Retype every line of the material below verbatim, preserving each character and the order of the lines.

• Collection entries:
◆ ◆ ◆
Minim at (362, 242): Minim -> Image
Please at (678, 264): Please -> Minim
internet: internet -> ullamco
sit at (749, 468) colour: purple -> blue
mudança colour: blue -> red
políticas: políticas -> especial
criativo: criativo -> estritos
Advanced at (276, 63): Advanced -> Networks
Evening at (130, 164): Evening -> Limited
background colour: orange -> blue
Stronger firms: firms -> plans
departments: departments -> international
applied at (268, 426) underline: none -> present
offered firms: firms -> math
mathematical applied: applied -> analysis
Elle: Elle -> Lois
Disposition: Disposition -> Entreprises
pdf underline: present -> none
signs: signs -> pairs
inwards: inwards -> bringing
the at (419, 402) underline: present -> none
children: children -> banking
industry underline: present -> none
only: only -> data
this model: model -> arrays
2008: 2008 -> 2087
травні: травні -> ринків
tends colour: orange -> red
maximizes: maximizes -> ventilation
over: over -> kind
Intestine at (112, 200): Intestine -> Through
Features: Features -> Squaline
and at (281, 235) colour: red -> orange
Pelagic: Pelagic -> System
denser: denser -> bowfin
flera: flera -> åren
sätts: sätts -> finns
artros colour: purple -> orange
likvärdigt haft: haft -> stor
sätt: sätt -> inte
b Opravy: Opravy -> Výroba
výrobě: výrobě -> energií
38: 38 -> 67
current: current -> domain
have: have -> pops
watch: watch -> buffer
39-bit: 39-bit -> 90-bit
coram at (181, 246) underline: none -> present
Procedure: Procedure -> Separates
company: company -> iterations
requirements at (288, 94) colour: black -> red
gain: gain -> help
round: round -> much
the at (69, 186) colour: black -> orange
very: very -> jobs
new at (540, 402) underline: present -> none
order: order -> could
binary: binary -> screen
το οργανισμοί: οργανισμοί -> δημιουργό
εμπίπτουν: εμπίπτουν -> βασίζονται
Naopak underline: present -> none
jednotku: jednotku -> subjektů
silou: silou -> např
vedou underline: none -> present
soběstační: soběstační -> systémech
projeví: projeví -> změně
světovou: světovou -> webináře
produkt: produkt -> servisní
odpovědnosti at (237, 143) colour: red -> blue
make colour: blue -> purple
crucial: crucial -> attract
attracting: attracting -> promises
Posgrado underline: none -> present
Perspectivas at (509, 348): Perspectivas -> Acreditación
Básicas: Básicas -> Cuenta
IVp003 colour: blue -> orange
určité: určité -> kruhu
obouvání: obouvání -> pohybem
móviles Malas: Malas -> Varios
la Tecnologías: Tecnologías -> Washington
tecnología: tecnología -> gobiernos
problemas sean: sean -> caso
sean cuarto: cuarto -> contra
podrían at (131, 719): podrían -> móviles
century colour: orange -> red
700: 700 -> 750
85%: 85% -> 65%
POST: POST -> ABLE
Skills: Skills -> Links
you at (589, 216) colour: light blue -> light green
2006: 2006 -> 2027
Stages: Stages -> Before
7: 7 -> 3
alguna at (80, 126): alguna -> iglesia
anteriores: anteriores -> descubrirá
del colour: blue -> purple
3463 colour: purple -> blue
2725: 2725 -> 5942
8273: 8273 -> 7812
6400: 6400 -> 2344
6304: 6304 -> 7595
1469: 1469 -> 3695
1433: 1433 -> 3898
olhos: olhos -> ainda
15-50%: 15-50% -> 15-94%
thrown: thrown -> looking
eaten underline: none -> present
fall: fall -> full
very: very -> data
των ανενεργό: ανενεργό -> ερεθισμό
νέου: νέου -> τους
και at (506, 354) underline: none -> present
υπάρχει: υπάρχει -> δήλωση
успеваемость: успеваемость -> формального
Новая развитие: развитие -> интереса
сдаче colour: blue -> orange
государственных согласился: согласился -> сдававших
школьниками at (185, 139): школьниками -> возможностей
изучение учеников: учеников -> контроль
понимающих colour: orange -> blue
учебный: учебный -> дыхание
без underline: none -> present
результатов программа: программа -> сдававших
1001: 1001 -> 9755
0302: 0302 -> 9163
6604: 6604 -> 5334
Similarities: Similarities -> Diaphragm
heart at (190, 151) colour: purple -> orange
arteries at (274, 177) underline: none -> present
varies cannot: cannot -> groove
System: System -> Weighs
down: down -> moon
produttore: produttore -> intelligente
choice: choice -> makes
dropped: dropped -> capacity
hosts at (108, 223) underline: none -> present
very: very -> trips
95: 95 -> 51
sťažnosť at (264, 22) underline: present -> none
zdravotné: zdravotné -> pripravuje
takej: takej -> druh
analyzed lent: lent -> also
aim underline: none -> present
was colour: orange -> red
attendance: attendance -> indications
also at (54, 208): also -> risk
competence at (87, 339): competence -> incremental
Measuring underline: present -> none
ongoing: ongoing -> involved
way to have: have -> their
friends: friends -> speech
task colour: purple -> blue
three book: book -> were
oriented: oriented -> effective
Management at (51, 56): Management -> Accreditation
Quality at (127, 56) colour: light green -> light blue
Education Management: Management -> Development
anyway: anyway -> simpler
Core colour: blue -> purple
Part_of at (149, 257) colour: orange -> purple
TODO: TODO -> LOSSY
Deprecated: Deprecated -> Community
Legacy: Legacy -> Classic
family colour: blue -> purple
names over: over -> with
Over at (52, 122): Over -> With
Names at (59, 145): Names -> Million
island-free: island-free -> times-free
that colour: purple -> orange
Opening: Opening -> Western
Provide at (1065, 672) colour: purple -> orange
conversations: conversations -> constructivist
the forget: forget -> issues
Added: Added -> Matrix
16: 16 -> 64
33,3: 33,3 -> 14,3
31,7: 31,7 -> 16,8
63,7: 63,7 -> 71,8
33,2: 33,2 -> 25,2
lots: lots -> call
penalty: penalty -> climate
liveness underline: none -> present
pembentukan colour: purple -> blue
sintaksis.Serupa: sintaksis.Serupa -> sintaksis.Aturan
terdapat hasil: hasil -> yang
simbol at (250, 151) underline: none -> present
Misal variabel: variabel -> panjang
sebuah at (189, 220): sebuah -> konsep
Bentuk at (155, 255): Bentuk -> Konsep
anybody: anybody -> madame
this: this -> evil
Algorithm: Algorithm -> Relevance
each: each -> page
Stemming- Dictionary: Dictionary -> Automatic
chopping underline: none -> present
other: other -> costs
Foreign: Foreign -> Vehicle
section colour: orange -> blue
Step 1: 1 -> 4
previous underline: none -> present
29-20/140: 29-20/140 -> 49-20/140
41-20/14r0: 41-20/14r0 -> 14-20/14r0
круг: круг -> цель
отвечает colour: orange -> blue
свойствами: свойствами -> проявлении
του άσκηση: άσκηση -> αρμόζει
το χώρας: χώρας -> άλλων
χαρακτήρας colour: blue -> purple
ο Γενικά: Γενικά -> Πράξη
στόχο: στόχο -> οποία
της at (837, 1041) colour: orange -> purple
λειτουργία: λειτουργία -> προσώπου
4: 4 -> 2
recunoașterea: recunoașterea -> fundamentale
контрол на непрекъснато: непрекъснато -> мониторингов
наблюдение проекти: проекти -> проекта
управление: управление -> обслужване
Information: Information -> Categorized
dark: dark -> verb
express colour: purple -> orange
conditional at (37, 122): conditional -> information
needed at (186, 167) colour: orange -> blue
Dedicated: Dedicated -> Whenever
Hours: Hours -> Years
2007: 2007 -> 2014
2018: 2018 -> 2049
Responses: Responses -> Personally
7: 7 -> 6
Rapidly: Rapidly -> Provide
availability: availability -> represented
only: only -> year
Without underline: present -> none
◆ ◆ ◆
• RESPONSE:
Minim at (362, 242): Minim -> Image
Please at (678, 264): Please -> Minim
internet: internet -> ullamco
sit at (749, 468) colour: purple -> blue
mudança colour: blue -> red
políticas: políticas -> especial
criativo: criativo -> estritos
Advanced at (276, 63): Advanced -> Networks
Evening at (130, 164): Evening -> Limited
background colour: orange -> blue
Stronger firms: firms -> plans
departments: departments -> international
applied at (268, 426) underline: none -> present
offered firms: firms -> math
mathematical applied: applied -> analysis
Elle: Elle -> Lois
Disposition: Disposition -> Entreprises
pdf underline: present -> none
signs: signs -> pairs
inwards: inwards -> bringing
the at (419, 402) underline: present -> none
children: children -> banking
industry underline: present -> none
only: only -> data
this model: model -> arrays
2008: 2008 -> 2087
травні: травні -> ринків
tends colour: orange -> red
maximizes: maximizes -> ventilation
over: over -> kind
Intestine at (112, 200): Intestine -> Through
Features: Features -> Squaline
and at (281, 235) colour: red -> orange
Pelagic: Pelagic -> System
denser: denser -> bowfin
flera: flera -> åren
sätts: sätts -> finns
artros colour: purple -> orange
likvärdigt haft: haft -> stor
sätt: sätt -> inte
b Opravy: Opravy -> Výroba
výrobě: výrobě -> energií
38: 38 -> 67
current: current -> domain
have: have -> pops
watch: watch -> buffer
39-bit: 39-bit -> 90-bit
coram at (181, 246) underline: none -> present
Procedure: Procedure -> Separates
company: company -> iterations
requirements at (288, 94) colour: black -> red
gain: gain -> help
round: round -> much
the at (69, 186) colour: black -> orange
very: very -> jobs
new at (540, 402) underline: present -> none
order: order -> could
binary: binary -> screen
το οργανισμοί: οργανισμοί -> δημιουργό
εμπίπτουν: εμπίπτουν -> βασίζονται
Naopak underline: present -> none
jednotku: jednotku -> subjektů
silou: silou -> např
vedou underline: none -> present
soběstační: soběstační -> systémech
projeví: projeví -> změně
světovou: světovou -> webináře
produkt: produkt -> servisní
odpovědnosti at (237, 143) colour: red -> blue
make colour: blue -> purple
crucial: crucial -> attract
attracting: attracting -> promises
Posgrado underline: none -> present
Perspectivas at (509, 348): Perspectivas -> Acreditación
Básicas: Básicas -> Cuenta
IVp003 colour: blue -> orange
určité: určité -> kruhu
obouvání: obouvání -> pohybem
móviles Malas: Malas -> Varios
la Tecnologías: Tecnologías -> Washington
tecnología: tecnología -> gobiernos
problemas sean: sean -> caso
sean cuarto: cuarto -> contra
podrían at (131, 719): podrían -> móviles
century colour: orange -> red
700: 700 -> 750
85%: 85% -> 65%
POST: POST -> ABLE
Skills: Skills -> Links
you at (589, 216) colour: light blue -> light green
2006: 2006 -> 2027
Stages: Stages -> Before
7: 7 -> 3
alguna at (80, 126): alguna -> iglesia
anteriores: anteriores -> descubrirá
del colour: blue -> purple
3463 colour: purple -> blue
2725: 2725 -> 5942
8273: 8273 -> 7812
6400: 6400 -> 2344
6304: 6304 -> 7595
1469: 1469 -> 3695
1433: 1433 -> 3898
olhos: olhos -> ainda
15-50%: 15-50% -> 15-94%
thrown: thrown -> looking
eaten underline: none -> present
fall: fall -> full
very: very -> data
των ανενεργό: ανενεργό -> ερεθισμό
νέου: νέου -> τους
και at (506, 354) underline: none -> present
υπάρχει: υπάρχει -> δήλωση
успеваемость: успеваемость -> формального
Новая развитие: развитие -> интереса
сдаче colour: blue -> orange
государственных согласился: согласился -> сдававших
школьниками at (185, 139): школьниками -> возможностей
изучение учеников: учеников -> контроль
понимающих colour: orange -> blue
учебный: учебный -> дыхание
без underline: none -> present
результатов программа: программа -> сдававших
1001: 1001 -> 9755
0302: 0302 -> 9163
6604: 6604 -> 5334
Similarities: Similarities -> Diaphragm
heart at (190, 151) colour: purple -> orange
arteries at (274, 177) underline: none -> present
varies cannot: cannot -> groove
System: System -> Weighs
down: down -> moon
produttore: produttore -> intelligente
choice: choice -> makes
dropped: dropped -> capacity
hosts at (108, 223) underline: none -> present
very: very -> trips
95: 95 -> 51
sťažnosť at (264, 22) underline: present -> none
zdravotné: zdravotné -> pripravuje
takej: takej -> druh
analyzed lent: lent -> also
aim underline: none -> present
was colour: orange -> red
attendance: attendance -> indications
also at (54, 208): also -> risk
competence at (87, 339): competence -> incremental
Measuring underline: present -> none
ongoing: ongoing -> involved
way to have: have -> their
friends: friends -> speech
task colour: purple -> blue
three book: book -> were
oriented: oriented -> effective
Management at (51, 56): Management -> Accreditation
Quality at (127, 56) colour: light green -> light blue
Education Management: Management -> Development
anyway: anyway -> simpler
Core colour: blue -> purple
Part_of at (149, 257) colour: orange -> purple
TODO: TODO -> LOSSY
Deprecated: Deprecated -> Community
Legacy: Legacy -> Classic
family colour: blue -> purple
names over: over -> with
Over at (52, 122): Over -> With
Names at (59, 145): Names -> Million
island-free: island-free -> times-free
that colour: purple -> orange
Opening: Opening -> Western
Provide at (1065, 672) colour: purple -> orange
conversations: conversations -> constructivist
the forget: forget -> issues
Added: Added -> Matrix
16: 16 -> 64
33,3: 33,3 -> 14,3
31,7: 31,7 -> 16,8
63,7: 63,7 -> 71,8
33,2: 33,2 -> 25,2
lots: lots -> call
penalty: penalty -> climate
liveness underline: none -> present
pembentukan colour: purple -> blue
sintaksis.Serupa: sintaksis.Serupa -> sintaksis.Aturan
terdapat hasil: hasil -> yang
simbol at (250, 151) underline: none -> present
Misal variabel: variabel -> panjang
sebuah at (189, 220): sebuah -> konsep
Bentuk at (155, 255): Bentuk -> Konsep
anybody: anybody -> madame
this: this -> evil
Algorithm: Algorithm -> Relevance
each: each -> page
Stemming- Dictionary: Dictionary -> Automatic
chopping underline: none -> present
other: other -> costs
Foreign: Foreign -> Vehicle
section colour: orange -> blue
Step 1: 1 -> 4
previous underline: none -> present
29-20/140: 29-20/140 -> 49-20/140
41-20/14r0: 41-20/14r0 -> 14-20/14r0
круг: круг -> цель
отвечает colour: orange -> blue
свойствами: свойствами -> проявлении
του άσκηση: άσκηση -> αρμόζει
το χώρας: χώρας -> άλλων
χαρακτήρας colour: blue -> purple
ο Γενικά: Γενικά -> Πράξη
στόχο: στόχο -> οποία
της at (837, 1041) colour: orange -> purple
λειτουργία: λειτουργία -> προσώπου
4: 4 -> 2
recunoașterea: recunoașterea -> fundamentale
контрол на непрекъснато: непрекъснато -> мониторингов
наблюдение проекти: проекти -> проекта
управление: управление -> обслужване
Information: Information -> Categorized
dark: dark -> verb
express colour: purple -> orange
conditional at (37, 122): conditional -> information
needed at (186, 167) colour: orange -> blue
Dedicated: Dedicated -> Whenever
Hours: Hours -> Years
2007: 2007 -> 2014
2018: 2018 -> 2049
Responses: Responses -> Personally
7: 7 -> 6
Rapidly: Rapidly -> Provide
availability: availability -> represented
only: only -> year
Without underline: present -> none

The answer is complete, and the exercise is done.